(MATERIAL PROVIDED Opens)

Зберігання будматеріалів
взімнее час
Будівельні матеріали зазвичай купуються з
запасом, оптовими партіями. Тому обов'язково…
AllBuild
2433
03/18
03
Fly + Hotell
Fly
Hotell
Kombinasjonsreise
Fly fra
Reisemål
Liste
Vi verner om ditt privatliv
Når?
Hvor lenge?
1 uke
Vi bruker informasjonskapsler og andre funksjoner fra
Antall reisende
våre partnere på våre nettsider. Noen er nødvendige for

(MATERIAL PROVIDED Closes)
(MATERIAL PROVIDED Opens)

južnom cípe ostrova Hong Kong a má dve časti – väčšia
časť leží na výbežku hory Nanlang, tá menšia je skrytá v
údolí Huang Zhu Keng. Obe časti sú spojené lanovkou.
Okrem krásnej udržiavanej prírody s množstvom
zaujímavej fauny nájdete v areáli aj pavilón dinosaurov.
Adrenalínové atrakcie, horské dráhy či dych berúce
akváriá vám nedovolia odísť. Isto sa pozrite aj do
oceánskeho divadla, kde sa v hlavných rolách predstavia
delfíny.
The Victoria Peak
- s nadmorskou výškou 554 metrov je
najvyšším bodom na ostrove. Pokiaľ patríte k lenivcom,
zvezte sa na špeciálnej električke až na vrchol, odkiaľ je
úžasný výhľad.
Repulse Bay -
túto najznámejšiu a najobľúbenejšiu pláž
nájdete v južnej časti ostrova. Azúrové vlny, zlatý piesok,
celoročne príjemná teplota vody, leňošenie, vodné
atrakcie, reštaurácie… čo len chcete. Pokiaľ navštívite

(MATERIAL PROVIDED Closes)

■ ACTION ITEM
The answer is the run of lines above from the line containing "Зберігання будматеріалів" through the line containing "våre partnere på", copied exactly and alone.

■ RESULT OF THE TASK
Зберігання будматеріалів
взімнее час
Будівельні матеріали зазвичай купуються з
запасом, оптовими партіями. Тому обов'язково…
AllBuild
2433
03/18
03
Fly + Hotell
Fly
Hotell
Kombinasjonsreise
Fly fra
Reisemål
Liste
Vi verner om ditt privatliv
Når?
Hvor lenge?
1 uke
Vi bruker informasjonskapsler og andre funksjoner fra
Antall reisende
våre partnere på våre nettsider. Noen er nødvendige for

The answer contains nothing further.